Paris e Bogotá
O Ministério das Relações Exteriores da França disse hoje (30) que as Farc (Forças Armadas Revolucionárias da Colômbia) são responsáveis pelo sequestro do jornalista francês Romeo Langlois, capturado no sábado quando fazia uma reportagem sobre uma operação do Exército colombiano contra o narcotráfico.
- Apesar de não existir reivindicação formal de seu sequestro, consideramos, de acordo com as autoridades colombianas, que nosso compatriota está muito provavelmente em mãos das Farc - disse um porta-voz do ministério.
O funcionário acrescentou que a França considera as Farc "responsáveis pela situação de Langlois" e lembrou que a guerrilha "se comprometeu publicamente a renunciar aos sequestros".
- Pedimos respeito a este compromisso e solicitamos a libertação imediata de Langlois - afirmou.
O jornalista é correspondente na Colômbia da emissora "France 24" e do jornal "Le Figaro". O repórter foi ferido e capturado junto com outros cinco soldados colombianos, que foram posteriormente libertados. O porta-voz reiterou que as autoridades francesas trabalham em colaboração com as colombianas para conseguir a libertação do jornalista.
Dúvidas
Mais cedo, o chanceler francês, Alain Juppé, havia dito que "não há certeza absoluta" de que o jornalista seja refém das Farc.

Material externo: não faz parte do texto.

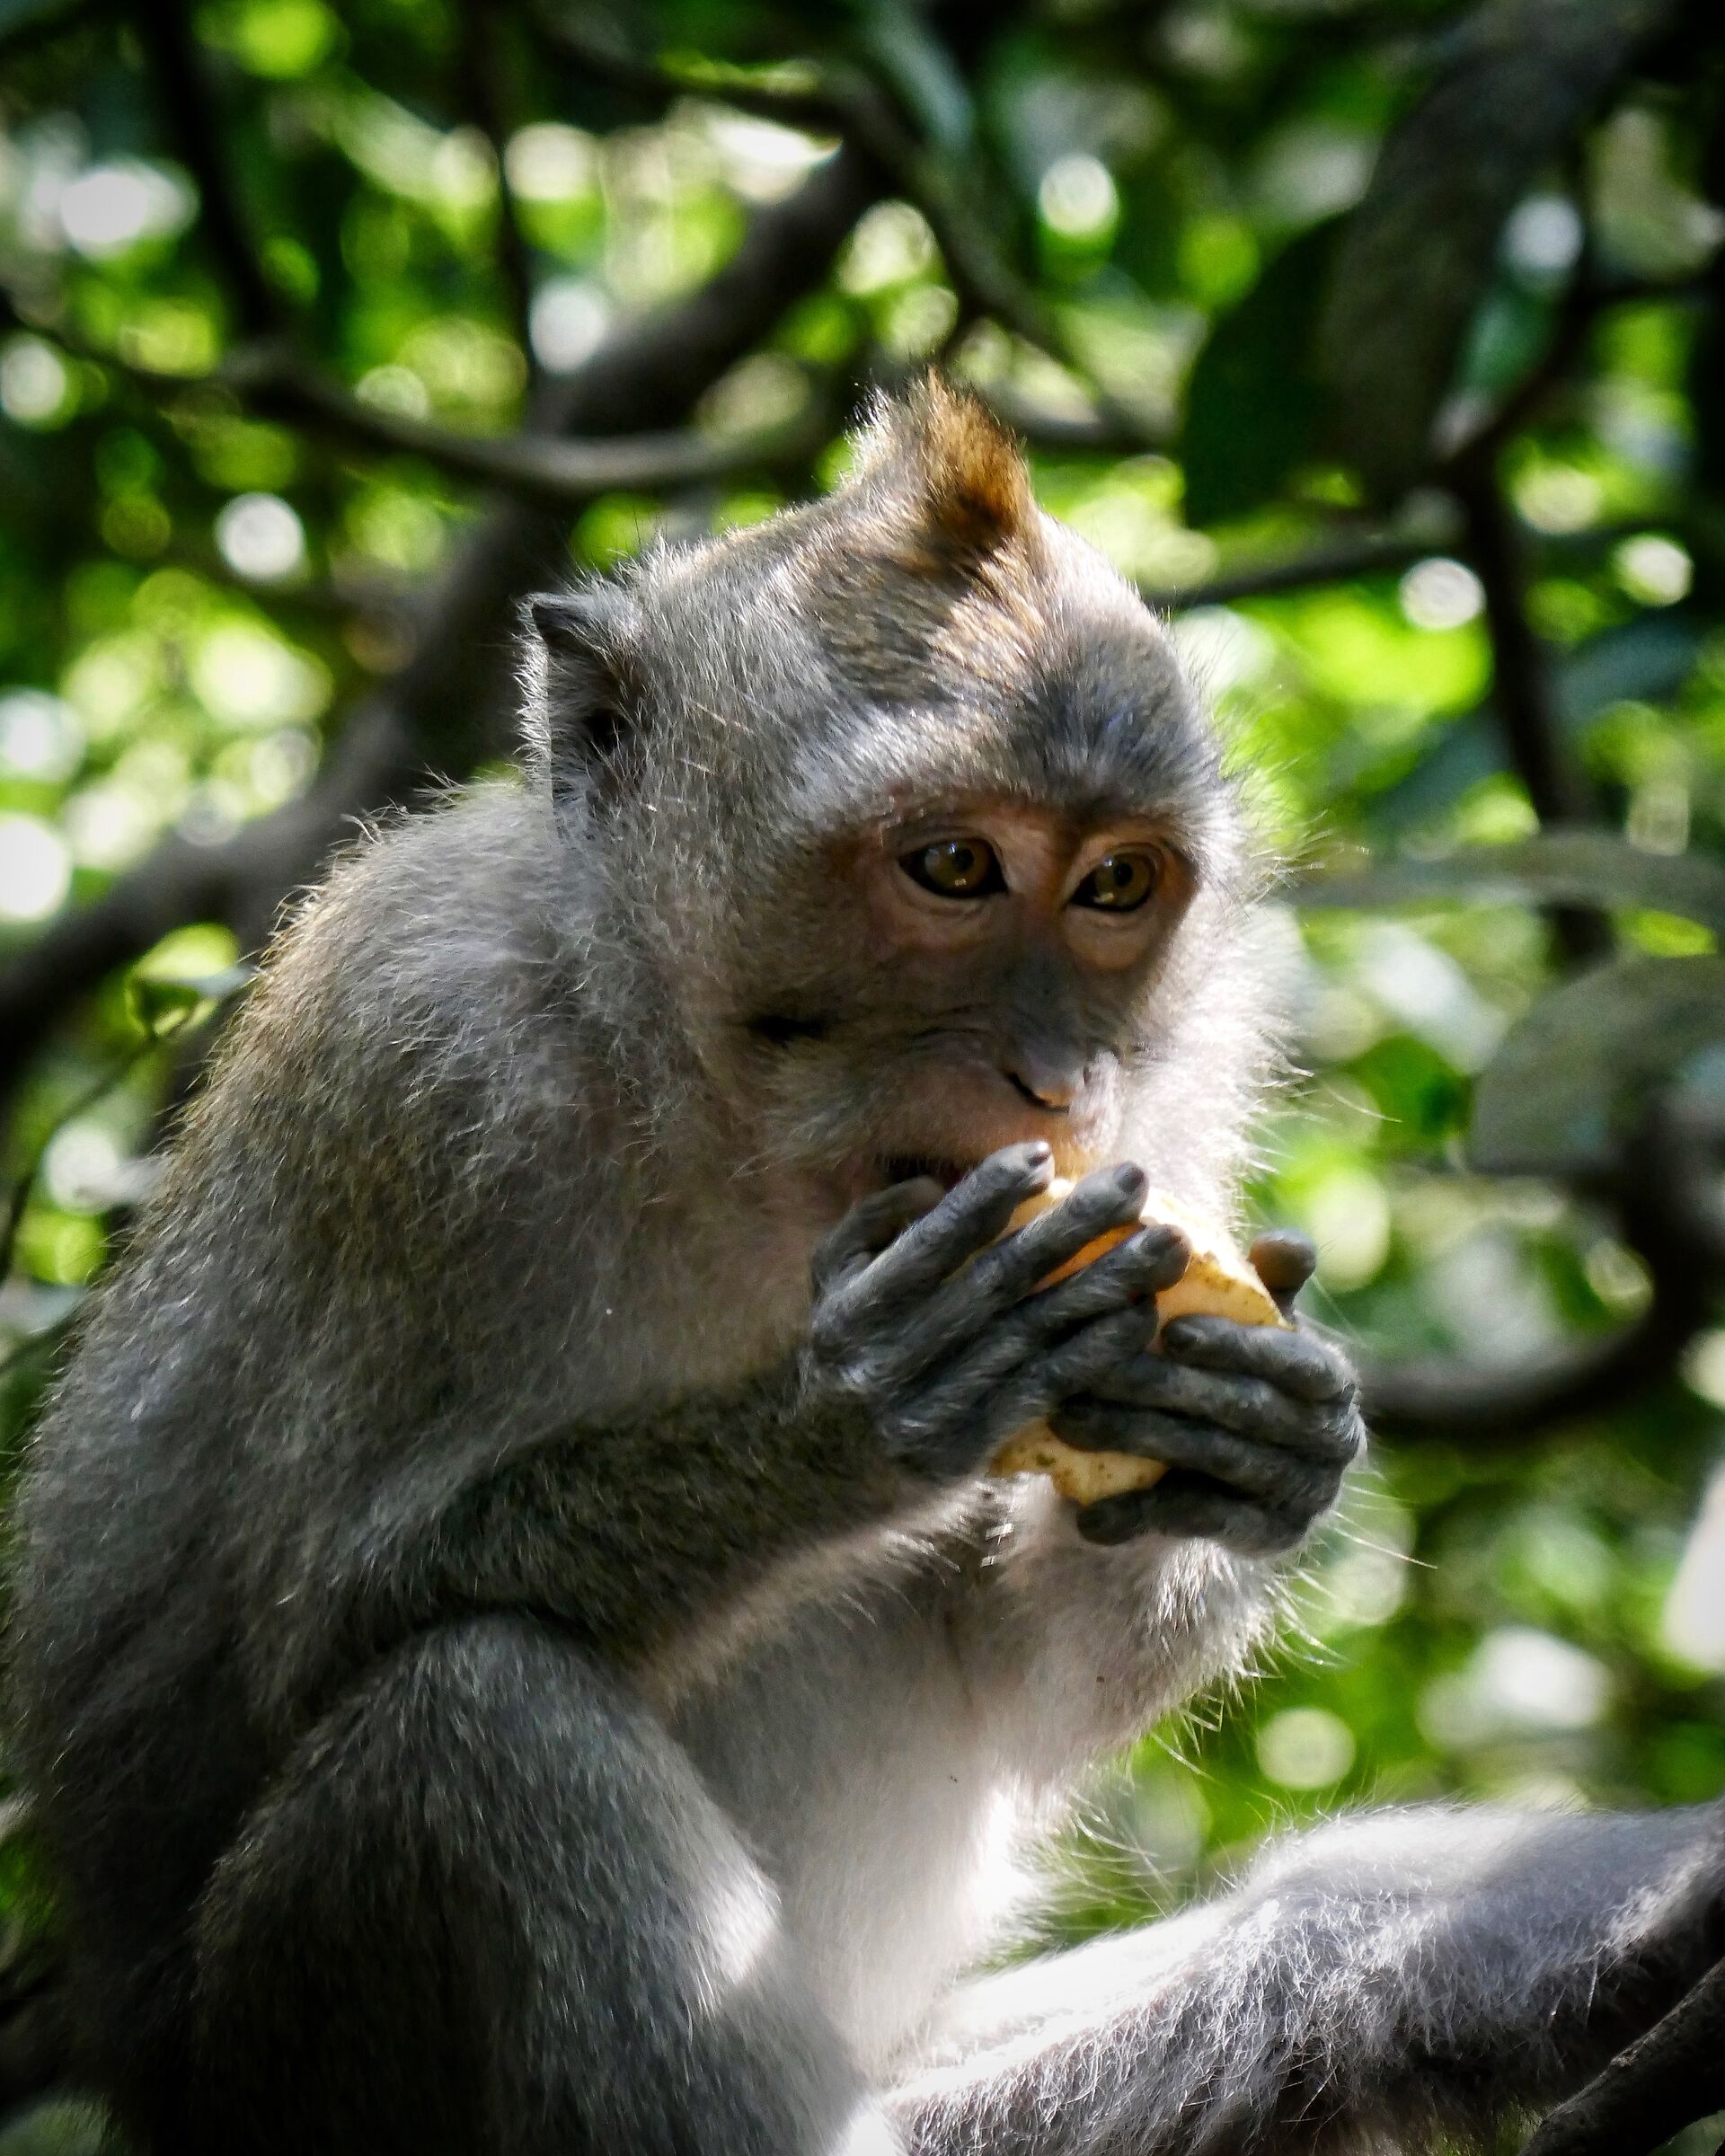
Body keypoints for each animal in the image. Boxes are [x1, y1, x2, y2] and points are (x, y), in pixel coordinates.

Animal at [7, 378, 1722, 2156]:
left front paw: (1253, 1432)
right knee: (480, 1723)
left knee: (1308, 1935)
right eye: (953, 867)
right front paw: (853, 1422)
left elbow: (1024, 1676)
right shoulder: (403, 1065)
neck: (720, 1125)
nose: (1053, 1076)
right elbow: (304, 1643)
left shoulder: (1180, 1095)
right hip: (289, 2058)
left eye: (1115, 883)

- Segundo as declarações das autoridades colombianas, em particular do ministro da Defesa (Juan Carlos Pinzón), é verossímil que Romeo Langlois, correspondente do canal de notícias France 24, tenha sido sequestrado pelas Farc, mas não temos certeza absoluta disso - declarou Juppé.
- Langlois acompanhava o Exército colombiano. Aparentemente foi tomado como refém neste momento, mas não temos uma certeza absoluta. Estamos em contato permanente com as autoridades colombianas para trabalhar por sua libertação - completou.
Anteontem, Juppé havia afirmado que o correspondente era prisioneiro das Farc. Segundo o governo francês, o jornalista teria sido sequestrado pela guerrilha e ferido no braço esquerdo durante combate entre as Farc e o Exército da Colômbia.